» Task requirements
Once you reach the line with "besucherservice@schauspiel-leipzig.de" below, copy each line exactly, stopping after the line with "โทร 02-570-8449", and skip any pictures.

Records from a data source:

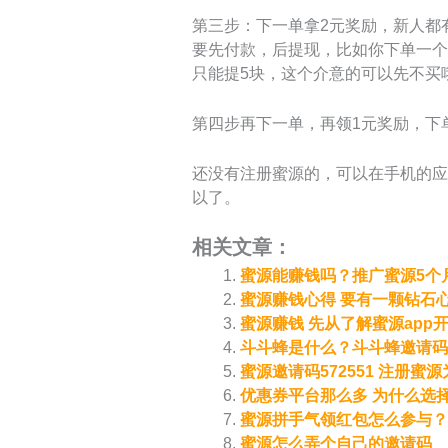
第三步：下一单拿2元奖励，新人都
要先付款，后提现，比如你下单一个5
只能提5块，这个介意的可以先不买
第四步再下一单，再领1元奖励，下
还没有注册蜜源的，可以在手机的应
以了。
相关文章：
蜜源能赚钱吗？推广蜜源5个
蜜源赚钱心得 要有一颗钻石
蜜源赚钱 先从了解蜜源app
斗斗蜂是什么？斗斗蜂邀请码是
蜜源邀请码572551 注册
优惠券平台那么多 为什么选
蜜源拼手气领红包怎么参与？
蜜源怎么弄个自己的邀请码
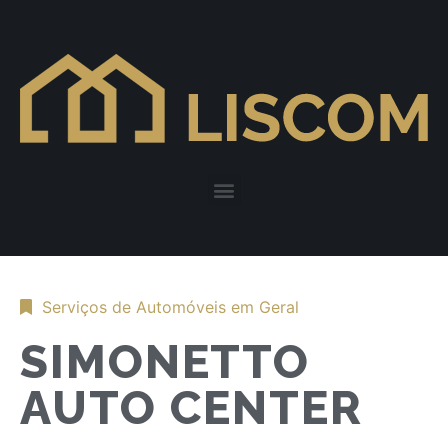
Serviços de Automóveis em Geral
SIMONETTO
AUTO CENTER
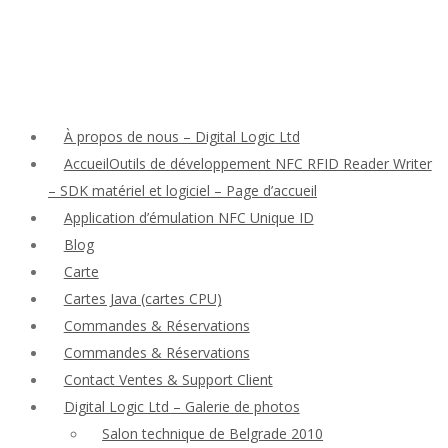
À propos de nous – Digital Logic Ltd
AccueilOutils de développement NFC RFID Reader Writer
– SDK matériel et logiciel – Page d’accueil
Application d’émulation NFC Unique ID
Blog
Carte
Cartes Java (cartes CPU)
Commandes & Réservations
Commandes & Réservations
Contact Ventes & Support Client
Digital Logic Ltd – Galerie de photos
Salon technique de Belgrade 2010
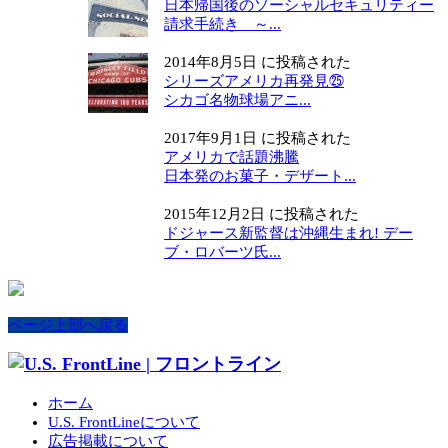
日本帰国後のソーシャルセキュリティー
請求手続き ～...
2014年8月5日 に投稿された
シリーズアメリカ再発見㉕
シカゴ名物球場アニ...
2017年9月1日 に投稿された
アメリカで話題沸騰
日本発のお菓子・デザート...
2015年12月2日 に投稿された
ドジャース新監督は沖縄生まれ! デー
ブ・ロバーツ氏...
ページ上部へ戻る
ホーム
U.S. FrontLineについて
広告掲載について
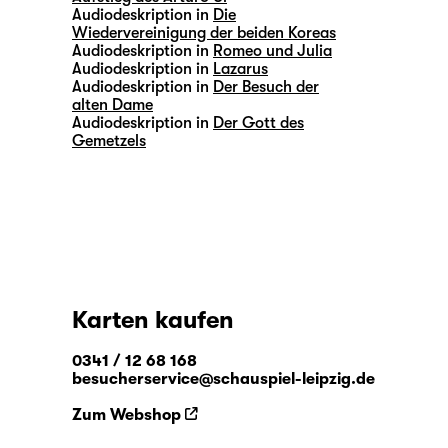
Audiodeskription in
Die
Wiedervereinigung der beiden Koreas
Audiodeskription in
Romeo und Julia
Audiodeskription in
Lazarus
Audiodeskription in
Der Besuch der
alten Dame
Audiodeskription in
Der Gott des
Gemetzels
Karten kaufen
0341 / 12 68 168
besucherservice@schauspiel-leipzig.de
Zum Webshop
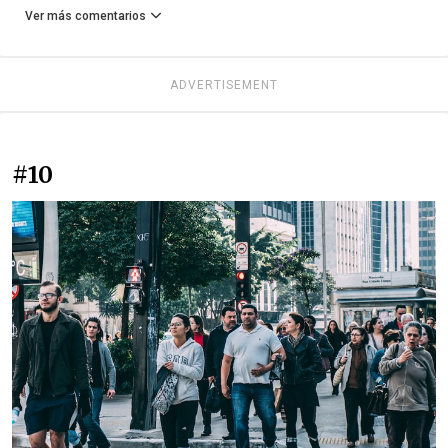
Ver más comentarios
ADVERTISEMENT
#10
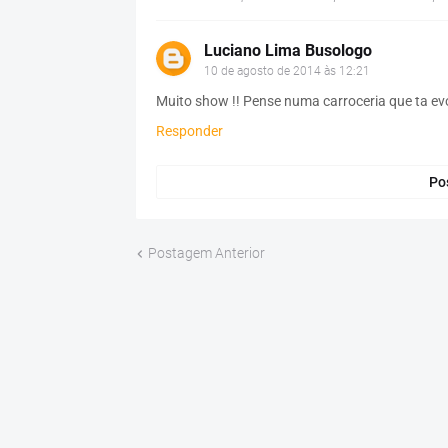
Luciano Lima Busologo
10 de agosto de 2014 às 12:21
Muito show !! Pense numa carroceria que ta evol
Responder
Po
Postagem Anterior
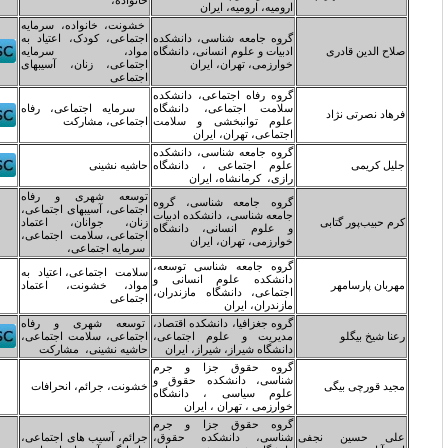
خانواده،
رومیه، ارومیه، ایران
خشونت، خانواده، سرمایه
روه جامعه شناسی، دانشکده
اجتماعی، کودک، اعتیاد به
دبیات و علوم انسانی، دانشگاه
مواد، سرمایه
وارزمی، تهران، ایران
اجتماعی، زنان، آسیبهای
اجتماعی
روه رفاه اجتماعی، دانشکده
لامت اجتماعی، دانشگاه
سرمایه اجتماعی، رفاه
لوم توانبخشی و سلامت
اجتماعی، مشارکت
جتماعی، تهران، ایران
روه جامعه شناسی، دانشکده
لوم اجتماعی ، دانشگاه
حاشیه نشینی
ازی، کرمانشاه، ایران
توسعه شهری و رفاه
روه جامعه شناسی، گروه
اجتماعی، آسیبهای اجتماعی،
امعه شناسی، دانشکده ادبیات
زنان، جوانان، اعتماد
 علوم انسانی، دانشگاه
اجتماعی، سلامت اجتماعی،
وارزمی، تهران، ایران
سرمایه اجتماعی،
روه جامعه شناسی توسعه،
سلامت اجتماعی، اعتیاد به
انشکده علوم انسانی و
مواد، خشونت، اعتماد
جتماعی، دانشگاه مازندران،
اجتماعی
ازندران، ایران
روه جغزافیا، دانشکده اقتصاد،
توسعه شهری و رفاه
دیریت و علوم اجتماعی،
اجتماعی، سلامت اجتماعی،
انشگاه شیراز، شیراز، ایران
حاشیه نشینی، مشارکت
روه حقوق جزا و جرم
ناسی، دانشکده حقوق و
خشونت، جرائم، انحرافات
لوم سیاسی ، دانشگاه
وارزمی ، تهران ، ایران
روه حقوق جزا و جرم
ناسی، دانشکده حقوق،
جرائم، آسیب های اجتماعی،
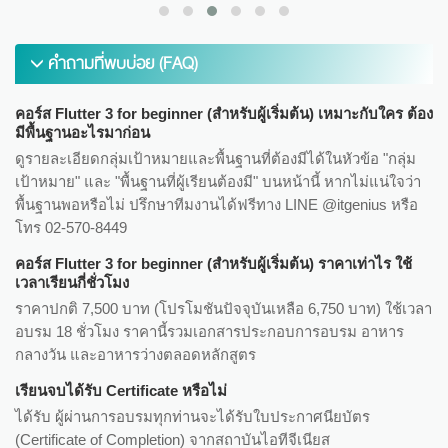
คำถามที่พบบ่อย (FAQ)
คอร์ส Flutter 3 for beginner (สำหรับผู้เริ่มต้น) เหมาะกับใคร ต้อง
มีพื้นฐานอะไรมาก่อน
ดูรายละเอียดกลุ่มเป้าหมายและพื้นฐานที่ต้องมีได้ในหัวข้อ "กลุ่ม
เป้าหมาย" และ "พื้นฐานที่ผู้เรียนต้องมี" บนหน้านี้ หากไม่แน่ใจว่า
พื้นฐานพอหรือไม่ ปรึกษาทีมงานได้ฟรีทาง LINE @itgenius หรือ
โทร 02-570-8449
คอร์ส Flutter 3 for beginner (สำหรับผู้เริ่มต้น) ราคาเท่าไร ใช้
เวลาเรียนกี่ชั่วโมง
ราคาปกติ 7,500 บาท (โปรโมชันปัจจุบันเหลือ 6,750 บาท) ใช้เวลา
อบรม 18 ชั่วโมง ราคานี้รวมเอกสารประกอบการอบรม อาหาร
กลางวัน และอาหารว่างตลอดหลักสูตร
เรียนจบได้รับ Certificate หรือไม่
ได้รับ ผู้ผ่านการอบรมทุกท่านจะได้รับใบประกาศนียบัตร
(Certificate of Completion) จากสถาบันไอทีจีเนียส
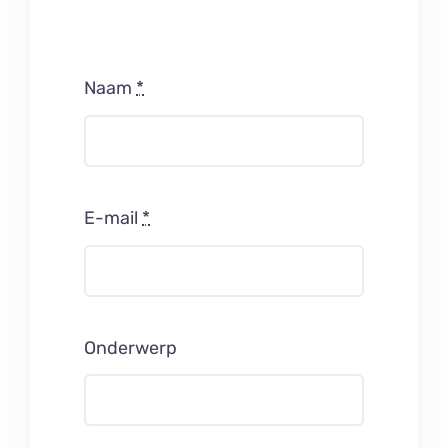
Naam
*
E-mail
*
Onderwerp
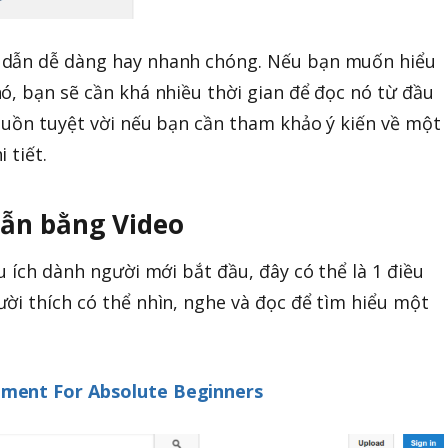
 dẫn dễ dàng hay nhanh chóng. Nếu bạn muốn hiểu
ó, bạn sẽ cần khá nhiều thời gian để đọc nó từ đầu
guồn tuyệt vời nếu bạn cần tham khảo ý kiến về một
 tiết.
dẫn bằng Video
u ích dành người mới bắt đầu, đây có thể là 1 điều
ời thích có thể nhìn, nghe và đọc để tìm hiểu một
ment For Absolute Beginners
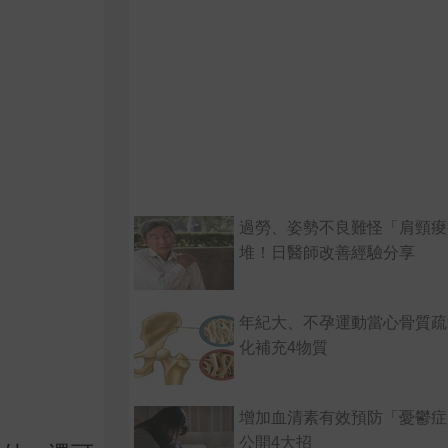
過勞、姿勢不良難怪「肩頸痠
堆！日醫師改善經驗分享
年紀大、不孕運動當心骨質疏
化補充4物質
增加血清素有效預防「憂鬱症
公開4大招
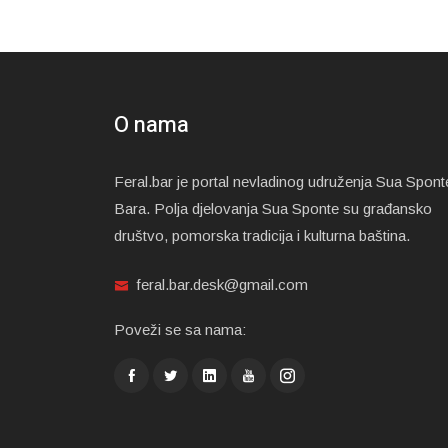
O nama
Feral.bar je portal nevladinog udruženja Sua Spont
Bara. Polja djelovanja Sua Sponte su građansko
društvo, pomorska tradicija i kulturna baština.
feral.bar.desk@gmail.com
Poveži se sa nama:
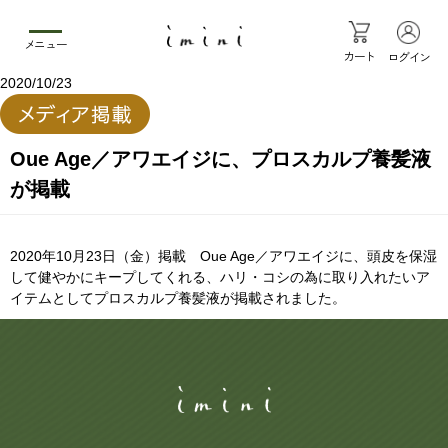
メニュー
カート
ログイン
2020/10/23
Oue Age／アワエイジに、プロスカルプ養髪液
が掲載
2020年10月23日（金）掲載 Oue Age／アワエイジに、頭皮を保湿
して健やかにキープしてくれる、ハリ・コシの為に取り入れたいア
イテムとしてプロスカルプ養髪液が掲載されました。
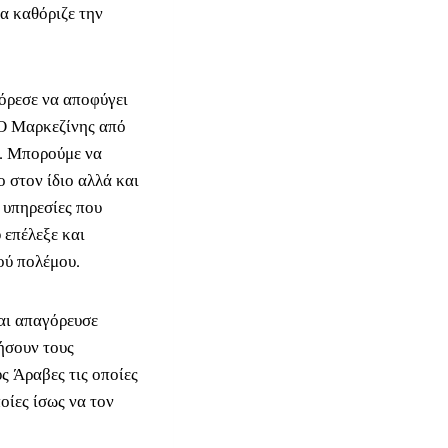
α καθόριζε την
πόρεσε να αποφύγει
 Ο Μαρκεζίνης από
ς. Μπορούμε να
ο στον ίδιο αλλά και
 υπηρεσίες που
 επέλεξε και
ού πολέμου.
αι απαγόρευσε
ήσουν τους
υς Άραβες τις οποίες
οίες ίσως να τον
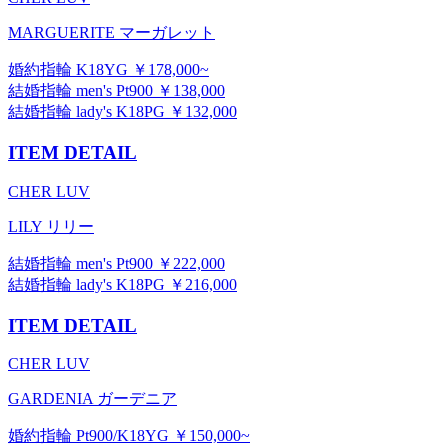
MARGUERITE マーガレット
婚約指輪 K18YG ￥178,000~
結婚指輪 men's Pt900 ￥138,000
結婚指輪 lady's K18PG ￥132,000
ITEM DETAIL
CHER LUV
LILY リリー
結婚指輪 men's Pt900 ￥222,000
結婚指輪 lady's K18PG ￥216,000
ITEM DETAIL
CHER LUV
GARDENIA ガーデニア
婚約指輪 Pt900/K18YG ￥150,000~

» Solution
besucherservice@schauspiel-leipzig.de
Zum Webshop
Ver más comentarios
ADVERTISEMENT
#10
Luciano Lima Busologo
10 de agosto de 2014 às 12:21
Muito show !! Pense numa carroceria que ta evol
Responder
Po
Postagem Anterior
خانواده،
رومیه، ارومیه، ایران
خشونت، خانواده، سرمایه
روه جامعه شناسی، دانشکده
اجتماعی، کودک، اعتیاد به
دبیات و علوم انسانی، دانشگاه
مواد، سرمایه
وارزمی، تهران، ایران
اجتماعی، زنان، آسیبهای
اجتماعی
روه رفاه اجتماعی، دانشکده
لامت اجتماعی، دانشگاه
سرمایه اجتماعی، رفاه
لوم توانبخشی و سلامت
اجتماعی، مشارکت
جتماعی، تهران، ایران
روه جامعه شناسی، دانشکده
لوم اجتماعی ، دانشگاه
حاشیه نشینی
ازی، کرمانشاه، ایران
توسعه شهری و رفاه
روه جامعه شناسی، گروه
اجتماعی، آسیبهای اجتماعی،
امعه شناسی، دانشکده ادبیات
زنان، جوانان، اعتماد
 علوم انسانی، دانشگاه
اجتماعی، سلامت اجتماعی،
وارزمی، تهران، ایران
سرمایه اجتماعی،
روه جامعه شناسی توسعه،
سلامت اجتماعی، اعتیاد به
انشکده علوم انسانی و
مواد، خشونت، اعتماد
جتماعی، دانشگاه مازندران،
اجتماعی
ازندران، ایران
روه جغزافیا، دانشکده اقتصاد،
توسعه شهری و رفاه
دیریت و علوم اجتماعی،
اجتماعی، سلامت اجتماعی،
انشگاه شیراز، شیراز، ایران
حاشیه نشینی، مشارکت
روه حقوق جزا و جرم
ناسی، دانشکده حقوق و
خشونت، جرائم، انحرافات
لوم سیاسی ، دانشگاه
وارزمی ، تهران ، ایران
روه حقوق جزا و جرم
ناسی، دانشکده حقوق،
جرائم، آسیب های اجتماعی،
คำถามที่พบบ่อย (FAQ)
คอร์ส Flutter 3 for beginner (สำหรับผู้เริ่มต้น) เหมาะกับใคร ต้อง
มีพื้นฐานอะไรมาก่อน
ดูรายละเอียดกลุ่มเป้าหมายและพื้นฐานที่ต้องมีได้ในหัวข้อ "กลุ่ม
เป้าหมาย" และ "พื้นฐานที่ผู้เรียนต้องมี" บนหน้านี้ หากไม่แน่ใจว่า
พื้นฐานพอหรือไม่ ปรึกษาทีมงานได้ฟรีทาง LINE @itgenius หรือ
โทร 02-570-8449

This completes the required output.